“The Government has once again sneakily changed the dates that vaccines will be available,” says ACT Leader David Seymour.
“Originally the Government said that Group 4, the last group to be eligible for vaccines were “being vaccinated from July 28.”
“That language would make anyone think there would be needles in arms on that date.
“But without telling anyone, the Ministry has now changed the wording on its website to “they will be able to book their vaccinations from 28 July.”
“This is classic slipperiness from Chris Hipkins. He promises us one thing, realises he can’t deliver, changes the words slightly and then denies anything has changed.
“There clearly won’t be vaccinations happening for Group 4 on the date we were promised, and he owes us an explanation.
“New Zealanders are tired of the spin and the lies from this Government.
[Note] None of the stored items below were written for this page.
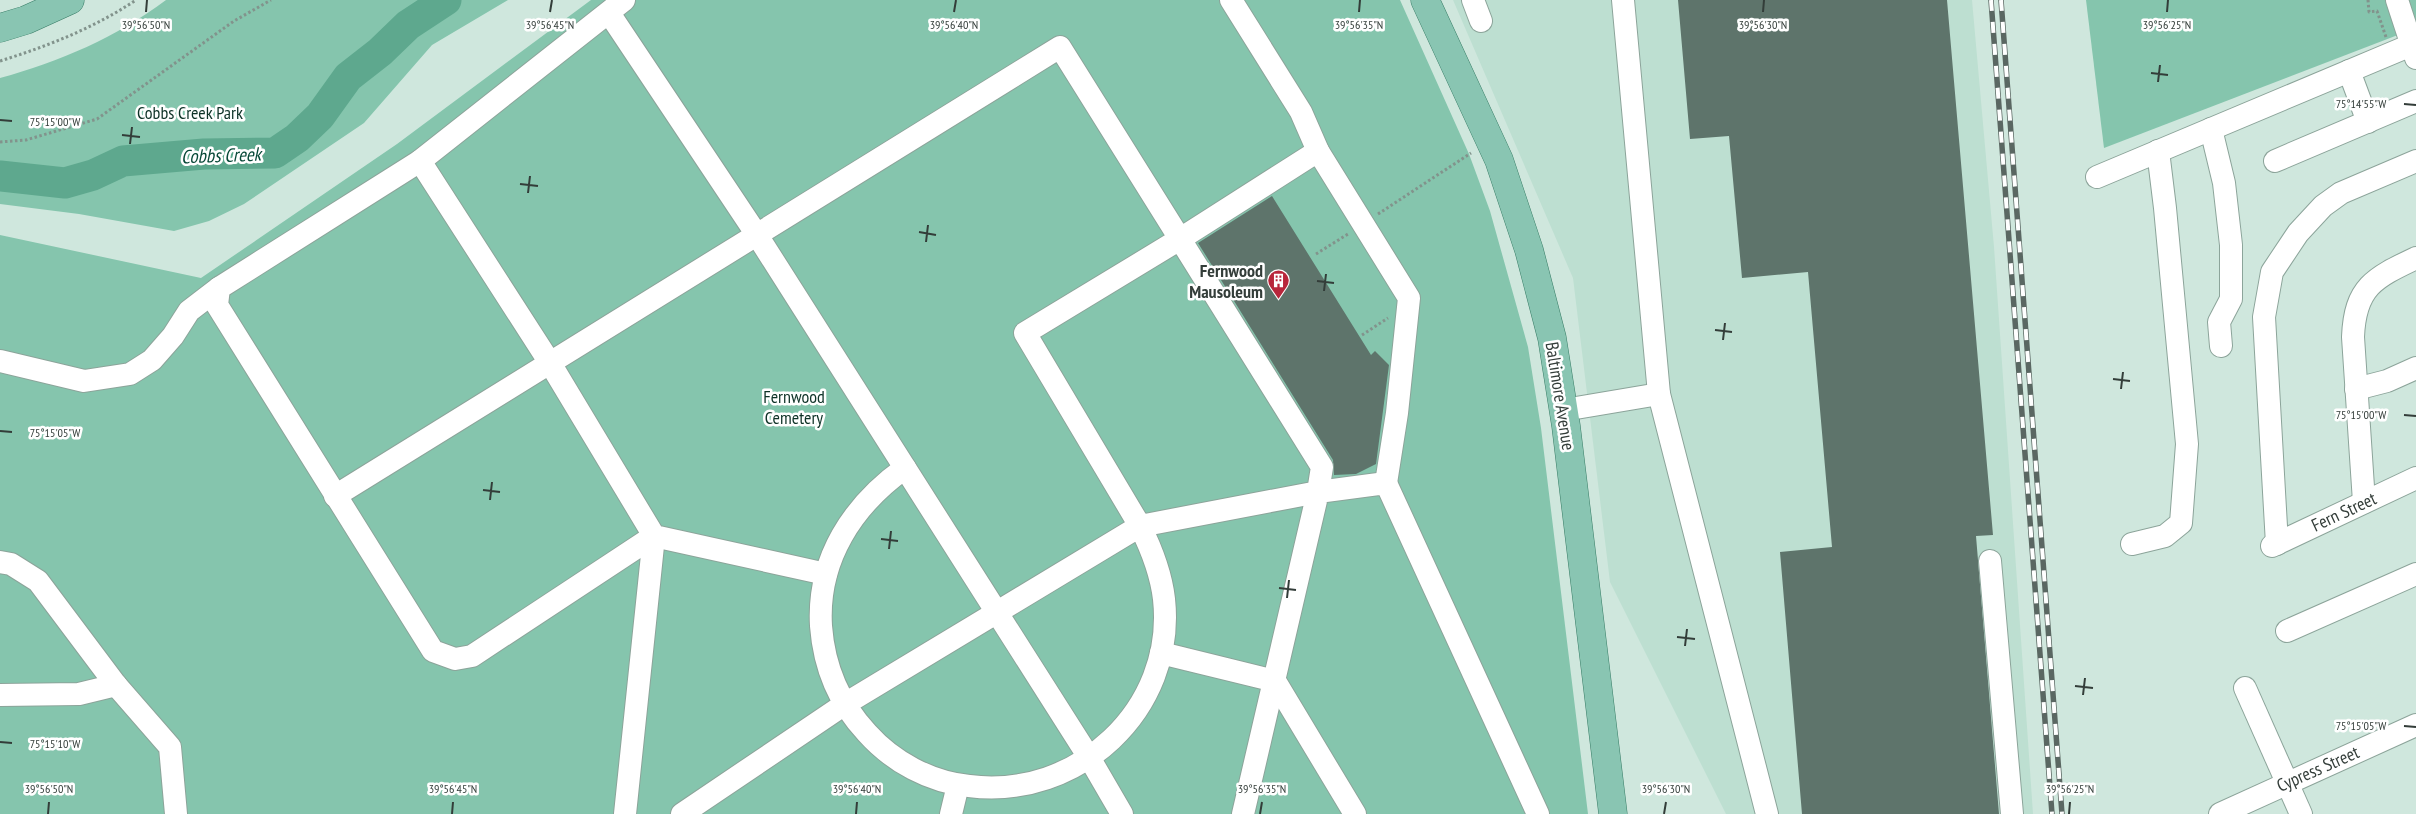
<svg xmlns="http://www.w3.org/2000/svg" width="2416" height="814" font-family="'PT Sans Narrow',sans-serif">
	<style>
		.built { fill: #bddfd1 }
		.green { fill: #85c5ad }
		.lines { fill: none; stroke-linecap: round; stroke-linejoin: round }
		.river { stroke: #5ea88e; stroke-width: 31 }
		.building { fill: #5e746b }
		.minor-casing { stroke: #8ca49a; stroke-width: 24 }
		.major-casing { stroke: #387c66; stroke-width: 29 }
		.path { stroke: #82938c; stroke-width: 3; stroke-dasharray: 2.5 2.5; stroke-linecap: butt }
		.minor { stroke: #fff; stroke-width: 22 }
		.major { stroke: #89c5b2; stroke-width: 28 }
		.rail-casing { stroke: #5a6762; stroke-width: 5.5 }
		.rail { stroke: #fff; stroke-width: 4; stroke-dasharray: 11; stroke-linecap: butt }
		.ticks { fill: none; stroke: #333d39; stroke-width: 2 }
		.labels { text-anchor: middle; stroke-width: 5; stroke-linejoin: round; paint-order: stroke }
		.park-label { font-size: 18px; fill: #0e3227; stroke: #fff }
		.poi-label { font-size: 18px; font-weight: bold; fill: #333d39; stroke: #fff; text-anchor: end }
		.street-label { font-size: 18px; fill: #333d39; stroke: #fff }
		.water-label { font-size: 19px; font-style: italic; fill: #084938; stroke: #fff }
		.ticks-label { font-size: 12px; text-anchor: middle; fill: #333d39; stroke: #fff; stroke-width: 5; stroke-linejoin: round; paint-order: stroke }
	</style>
	<rect width="100%" height="100%" fill="#cfe7dd"/>
	<path class="built" d="M1453 0H1972L1994 247 2033 814H1726L1610 582 1573 278Z"/>
	<g class="green">
		<path d="M166 0H508L432 45 364 123 244 204 209 221 174 231 79 214 0 204V78C59 62 117 37 166 0Z"/>
		<path d="M591 0H1400L1469 154 1490 211 1528 347 1541 428 1588 814H0V235L201 278 397 144Z"/>
		<path d="M2086 0H2416V28L2104 148Z"/>
	</g>
	<g class="lines">
		<path class="river" d="M0 176 65 183 93 175 123 161 204 154 275 153 297 138 320 116 348 77 380 52 408 25 446 0"/>
	</g>
	<g class="building">
		<path d="M1678 0H1947L1993 535 1976 536 1999 814H1802L1780 552 1832 547 1808 272 1742 278 1729 136 1690 139Z"/>
		<path d="M1272 196 1371 355 1375 351 1389 365 1376 464 1356 474 1334 475 1333 460 1198 243Z"/>
	</g>
	<g class="lines">
		<defs>
			<g id="minor">
				<path d="M624 0 420 161 219 288 217 305 433 651 455 659 472 656 654 536 625 814"/>
				<path d="M1231 0 1301 112 1318 151"/>
				<path d="M1473 0 1481 21"/>
				<path d="M2397 0 2416 58"/>
				<path d="M609 13 757 235 1090 759 1122 814"/>
				<path d="M2349 71 2368 122"/>
				<path d="M2211 129 2224 183 2231 245V299L2219 322 2221 346"/>
				<path d="M420 161 550 363 654 536 826 574"/>
				<path d="M2275 161 2416 101"/>
				<path d="M2097 177 2416 43"/>
				<path d="M0 361 84 381 130 374 152 360 173 336 189 311 219 288"/>
				<path d="M2356 389 2387 381 2416 368"/>
				<path d="M1659 394 1767 814"/>
				<path d="M1564 410 1659 394 1623 0"/>
				<path d="M335 496 1060 47 1180 239 1025 333 1140 526 1318 492 1322 467 1180 239 1318 151 1409 298 1397 413 1386 483"/>
				<path d="M2364 502 2353 337C2355 287 2374 278 2416 258"/>
				<path d="M2132 544 2165 536 2181 523 2187 444 2165 208 2158 151"/>
				<path d="M2277 544 2264 317 2272 272 2298 233 2323 206 2341 193 2416 161"/>
				<path d="M2272 546 2416 478"/>
				<path d="M1990 561 2012 814"/>
				<path d="M0 562 11 564 38 581 116 685 170 747 176 814"/>
				<path d="M2287 631 2416 574"/>
				<path d="M1161 653 1275 681 1355 814"/>
				<path d="M2245 688 2301 814"/>
				<path d="M0 695 79 694 116 685"/>
				<path d="M682 814 845 704 1140 526C1152 550 1161 573 1164 599 1176 710 1077 800 969 786 930 782 893 762 867 733 839 703 824 666 821 626 817 559 853 505 905 468"/>
				<path d="M951 814 958 785"/>
				<path d="M1243 814 1318 492 1386 483 1538 814"/>
				<path d="M2220 814 2416 725"/>
			</g>
			<g id="major">
				<path d="M1425 0 1499 160 1529 250 1552 338 1566 426 1613 814"/>
				<path d="M0 28 26 20 70 0"/>
			</g>
		</defs>
		<use href="#minor" class="minor-casing"/>
		<use href="#major" class="major-casing"/>
		<g class="path">
			<path d="M2368 0 2369 12 2377 11 2386 37"/>
			<path d="M0 61C48 46 94 28 136 0"/>
			<path d="M0 142 26 140 97 119 234 21 271 0"/>
			<path d="M1378 214 1471 153"/>
			<path d="M1316 254 1348 234"/>
			<path d="M1362 335 1388 318"/>
		</g>
		<use href="#minor" class="minor"/>
		<use href="#major" class="major"/>
		<defs>
			<g id="rail">
				<path d="M1991 0 2052 814"/>
				<path d="M2001 0 2062 814"/>
			</g>
		</defs>
		<use href="#rail" class="rail-casing"/>
		<use href="#rail" class="rail"/>
	</g>
	<path class="ticks" d="M146 12 147 0M550 12 552 0M954 12 956 0M1359 12 1360 0M1763 12 1764 0M2167 12 2168 0M2151 73 2168 75M2158 82 2160 65M2404 104 2416 105M0 120 12 121M122 135 140 137M130 144 132 127M520 184 538 186M528 193 530 176M919 232 936 235M926 242 928 225M1317 281 1334 283M1324 291 1326 274M1715 330 1732 332M1723 340 1725 323M2113 379 2130 381M2121 389 2123 372M2404 415 2416 416M0 431 12 432M483 490 500 492M490 500 492 482M881 539 898 541M889 549 891 531M1279 588 1296 590M1287 598 1289 580M1677 637 1695 639M1685 646 1687 629M2075 686 2093 688M2083 695 2085 678M2404 726 2416 727M0 742 12 743M48 814 49 802M452 814 453 802M856 814 857 802M1260 814 1262 802M1664 814 1666 802M2069 814 2070 802"/>
	<defs>
		<symbol id="building-pin" viewBox="-11 -11 22 30"><path d="M0 17L-7.5 6A9.5 9.5 0 1 1 7.5 6Z" fill="#b8263b" stroke="#fff"/><path d="M-4-6H4V6H1V3H-1V6H-4ZM-2.5-4.3h1.7v1.8h-1.7ZM.8-4.3h1.7v1.8H.8ZM-2.5-1h1.7V.8h-1.7ZM.8-1h1.7V.8H.8Z" fill="#fff"/></symbol>
	</defs>
	<g fill-rule="evenodd">
		<use href="#building-pin" x="1266" y="268" width="25" height="34"/>
	</g>
	<g class="labels">
		<g class="park-label">
			<text x="190" y="119">Cobbs Creek Park</text>
			<text x="794" y="403">Fernwood<tspan x="794" dy="21">Cemetery</tspan></text>
		</g>
		<g class="poi-label">
			<text x="1263" y="277">Fernwood<tspan x="1263" dy="21">Mausoleum</tspan></text>
		</g>
		<g class="street-label">
			<text transform="translate(1560 396) rotate(81)" y="6">Baltimore Avenue</text>
			<text transform="translate(2344 512) rotate(-25)" y="6">Fern Street</text>
			<text transform="translate(2318 769) rotate(-24)" y="6">Cypress Street</text>
		</g>
		<g class="water-label">
			<text transform="translate(221 155) rotate(-2)" y="7">Cobbs Creek</text>
		</g>
	</g>
	<g class="ticks-label">
		<text x="146" y="29">39°56'50"N</text>
		<text x="550" y="29">39°56'45"N</text>
		<text x="954" y="29">39°56'40"N</text>
		<text x="1359" y="29">39°56'35"N</text>
		<text x="1763" y="29">39°56'30"N</text>
		<text x="2167" y="29">39°56'25"N</text>
		<text x="2361" y="108">75°14'55"W</text>
		<text x="55" y="126">75°15'00"W</text>
		<text x="2361" y="419">75°15'00"W</text>
		<text x="55" y="437">75°15'05"W</text>
		<text x="2361" y="730">75°15'05"W</text>
		<text x="55" y="748">75°15'10"W</text>
		<text x="49" y="793">39°56'50"N</text>
		<text x="453" y="793">39°56'45"N</text>
		<text x="857" y="793">39°56'40"N</text>
		<text x="1262" y="793">39°56'35"N</text>
		<text x="1666" y="793">39°56'30"N</text>
		<text x="2070" y="793">39°56'25"N</text>
	</g>
</svg>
It’s time to start treating us like adults and be upfront about what a mess this rollout is.
“We’ve gone from the “front of the queue” to last in the OECD.
“The Government should be aiming for us to be the best in the world.
“ACT has developed a plan for the immediate next steps of New Zealand’s response to COVID-19 and a longer-term strategy for living in a progressively vaccinated world.
“It is underpinned by five principles: government transparency; faster tech uptake; risk-proportionate responses; a culture of inviting criticism; and and maximising human wellbeing.
“It also makes 15 policy recommendations, including:
- Compulsory COVID-app use including Bluetooth functionality to improve contact tracing
- Introduce daily PCR saliva testing and the use of Datamine’s ëlarm technology to the border and MIQ workforce to alert them to early signs of infection
- An Epidemic Response Unit modelled off Taiwan’s Central Epidemic Command Centre to replace COVID-19 response leadership by the Ministry of Health
- Reactivate Parliament’s Epidemic Response Committee
“Investigating and doing these things requires the Government being prepared to put the effort and resources into them.
“Whatever that resource may be, ACT’s view is the cost will be considerably less than further lockdowns caused by inadequate measures at the border, patchy contact tracing, and a slow vaccination roll-out.”